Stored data
##############################

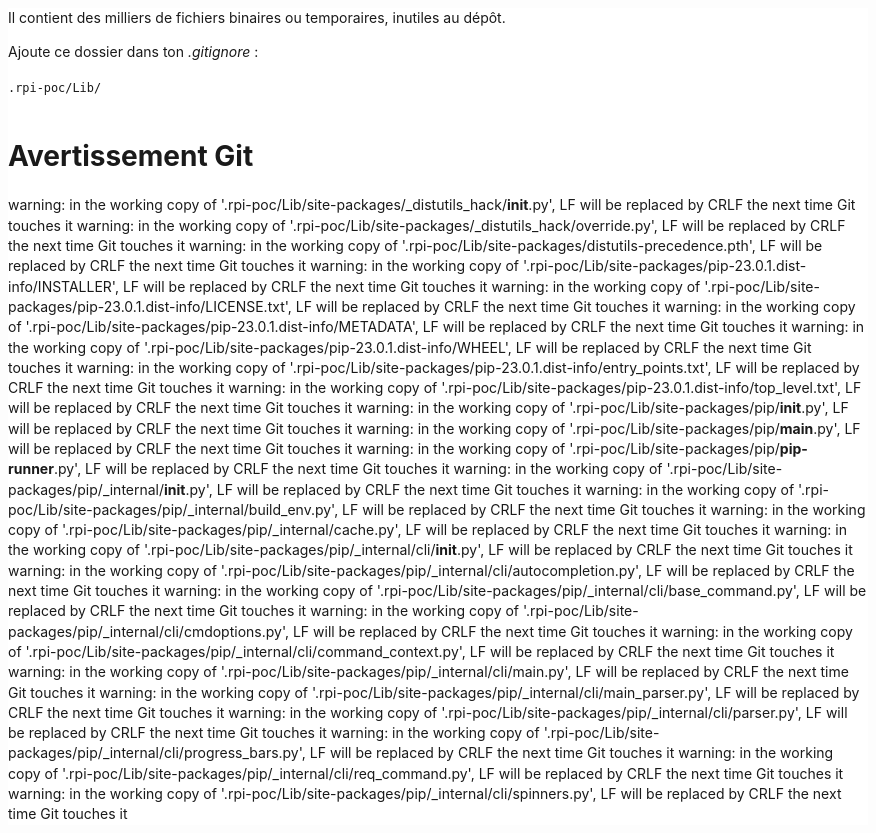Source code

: Il contient des milliers de fichiers binaires ou temporaires, inutiles au dépôt.

Ajoute ce dossier dans ton *.gitignore* :

```bash
.rpi-poc/Lib/

```

# Avertissement Git

warning: in the working copy of '.rpi-poc/Lib/site-packages/_distutils_hack/__init__.py', LF will be replaced by CRLF the next time Git touches it
warning: in the working copy of '.rpi-poc/Lib/site-packages/_distutils_hack/override.py', LF will be replaced by CRLF the next time Git touches it
warning: in the working copy of '.rpi-poc/Lib/site-packages/distutils-precedence.pth', LF will be replaced by CRLF the next time Git touches it
warning: in the working copy of '.rpi-poc/Lib/site-packages/pip-23.0.1.dist-info/INSTALLER', LF will be replaced by CRLF the next time Git touches it
warning: in the working copy of '.rpi-poc/Lib/site-packages/pip-23.0.1.dist-info/LICENSE.txt', LF will be replaced by CRLF the next time Git touches it
warning: in the working copy of '.rpi-poc/Lib/site-packages/pip-23.0.1.dist-info/METADATA', LF will be replaced by CRLF the next time Git touches it
warning: in the working copy of '.rpi-poc/Lib/site-packages/pip-23.0.1.dist-info/WHEEL', LF will be replaced by CRLF the next time Git touches it
warning: in the working copy of '.rpi-poc/Lib/site-packages/pip-23.0.1.dist-info/entry_points.txt', LF will be replaced by CRLF the next time Git touches it
warning: in the working copy of '.rpi-poc/Lib/site-packages/pip-23.0.1.dist-info/top_level.txt', LF will be replaced by CRLF the next time Git touches it
warning: in the working copy of '.rpi-poc/Lib/site-packages/pip/__init__.py', LF will be replaced by CRLF the next time Git touches it
warning: in the working copy of '.rpi-poc/Lib/site-packages/pip/__main__.py', LF will be replaced by CRLF the next time Git touches it
warning: in the working copy of '.rpi-poc/Lib/site-packages/pip/__pip-runner__.py', LF will be replaced by CRLF the next time Git touches it
warning: in the working copy of '.rpi-poc/Lib/site-packages/pip/_internal/__init__.py', LF will be replaced by CRLF the next time Git touches it
warning: in the working copy of '.rpi-poc/Lib/site-packages/pip/_internal/build_env.py', LF will be replaced by CRLF the next time Git touches it
warning: in the working copy of '.rpi-poc/Lib/site-packages/pip/_internal/cache.py', LF will be replaced by CRLF the next time Git touches it
warning: in the working copy of '.rpi-poc/Lib/site-packages/pip/_internal/cli/__init__.py', LF will be replaced by CRLF the next time Git touches it
warning: in the working copy of '.rpi-poc/Lib/site-packages/pip/_internal/cli/autocompletion.py', LF will be replaced by CRLF the next time Git touches it
warning: in the working copy of '.rpi-poc/Lib/site-packages/pip/_internal/cli/base_command.py', LF will be replaced by CRLF the next time Git touches it
warning: in the working copy of '.rpi-poc/Lib/site-packages/pip/_internal/cli/cmdoptions.py', LF will be replaced by CRLF the next time Git touches it
warning: in the working copy of '.rpi-poc/Lib/site-packages/pip/_internal/cli/command_context.py', LF will be replaced by CRLF the next time Git touches it
warning: in the working copy of '.rpi-poc/Lib/site-packages/pip/_internal/cli/main.py', LF will be replaced by CRLF the next time Git touches it
warning: in the working copy of '.rpi-poc/Lib/site-packages/pip/_internal/cli/main_parser.py', LF will be replaced by CRLF the next time Git touches it
warning: in the working copy of '.rpi-poc/Lib/site-packages/pip/_internal/cli/parser.py', LF will be replaced by CRLF the next time Git touches it
warning: in the working copy of '.rpi-poc/Lib/site-packages/pip/_internal/cli/progress_bars.py', LF will be replaced by CRLF the next time Git touches it
warning: in the working copy of '.rpi-poc/Lib/site-packages/pip/_internal/cli/req_command.py', LF will be replaced by CRLF the next time Git touches it
warning: in the working copy of '.rpi-poc/Lib/site-packages/pip/_internal/cli/spinners.py', LF will be replaced by CRLF the next time Git touches it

##############################

(Exercise requirements)
From first line to last, return the records verbatim without their pictures.

(Your response)
Source code

: Il contient des milliers de fichiers binaires ou temporaires, inutiles au dépôt.

Ajoute ce dossier dans ton *.gitignore* :

```bash
.rpi-poc/Lib/

```

# Avertissement Git

warning: in the working copy of '.rpi-poc/Lib/site-packages/_distutils_hack/__init__.py', LF will be replaced by CRLF the next time Git touches it
warning: in the working copy of '.rpi-poc/Lib/site-packages/_distutils_hack/override.py', LF will be replaced by CRLF the next time Git touches it
warning: in the working copy of '.rpi-poc/Lib/site-packages/distutils-precedence.pth', LF will be replaced by CRLF the next time Git touches it
warning: in the working copy of '.rpi-poc/Lib/site-packages/pip-23.0.1.dist-info/INSTALLER', LF will be replaced by CRLF the next time Git touches it
warning: in the working copy of '.rpi-poc/Lib/site-packages/pip-23.0.1.dist-info/LICENSE.txt', LF will be replaced by CRLF the next time Git touches it
warning: in the working copy of '.rpi-poc/Lib/site-packages/pip-23.0.1.dist-info/METADATA', LF will be replaced by CRLF the next time Git touches it
warning: in the working copy of '.rpi-poc/Lib/site-packages/pip-23.0.1.dist-info/WHEEL', LF will be replaced by CRLF the next time Git touches it
warning: in the working copy of '.rpi-poc/Lib/site-packages/pip-23.0.1.dist-info/entry_points.txt', LF will be replaced by CRLF the next time Git touches it
warning: in the working copy of '.rpi-poc/Lib/site-packages/pip-23.0.1.dist-info/top_level.txt', LF will be replaced by CRLF the next time Git touches it
warning: in the working copy of '.rpi-poc/Lib/site-packages/pip/__init__.py', LF will be replaced by CRLF the next time Git touches it
warning: in the working copy of '.rpi-poc/Lib/site-packages/pip/__main__.py', LF will be replaced by CRLF the next time Git touches it
warning: in the working copy of '.rpi-poc/Lib/site-packages/pip/__pip-runner__.py', LF will be replaced by CRLF the next time Git touches it
warning: in the working copy of '.rpi-poc/Lib/site-packages/pip/_internal/__init__.py', LF will be replaced by CRLF the next time Git touches it
warning: in the working copy of '.rpi-poc/Lib/site-packages/pip/_internal/build_env.py', LF will be replaced by CRLF the next time Git touches it
warning: in the working copy of '.rpi-poc/Lib/site-packages/pip/_internal/cache.py', LF will be replaced by CRLF the next time Git touches it
warning: in the working copy of '.rpi-poc/Lib/site-packages/pip/_internal/cli/__init__.py', LF will be replaced by CRLF the next time Git touches it
warning: in the working copy of '.rpi-poc/Lib/site-packages/pip/_internal/cli/autocompletion.py', LF will be replaced by CRLF the next time Git touches it
warning: in the working copy of '.rpi-poc/Lib/site-packages/pip/_internal/cli/base_command.py', LF will be replaced by CRLF the next time Git touches it
warning: in the working copy of '.rpi-poc/Lib/site-packages/pip/_internal/cli/cmdoptions.py', LF will be replaced by CRLF the next time Git touches it
warning: in the working copy of '.rpi-poc/Lib/site-packages/pip/_internal/cli/command_context.py', LF will be replaced by CRLF the next time Git touches it
warning: in the working copy of '.rpi-poc/Lib/site-packages/pip/_internal/cli/main.py', LF will be replaced by CRLF the next time Git touches it
warning: in the working copy of '.rpi-poc/Lib/site-packages/pip/_internal/cli/main_parser.py', LF will be replaced by CRLF the next time Git touches it
warning: in the working copy of '.rpi-poc/Lib/site-packages/pip/_internal/cli/parser.py', LF will be replaced by CRLF the next time Git touches it
warning: in the working copy of '.rpi-poc/Lib/site-packages/pip/_internal/cli/progress_bars.py', LF will be replaced by CRLF the next time Git touches it
warning: in the working copy of '.rpi-poc/Lib/site-packages/pip/_internal/cli/req_command.py', LF will be replaced by CRLF the next time Git touches it
warning: in the working copy of '.rpi-poc/Lib/site-packages/pip/_internal/cli/spinners.py', LF will be replaced by CRLF the next time Git touches it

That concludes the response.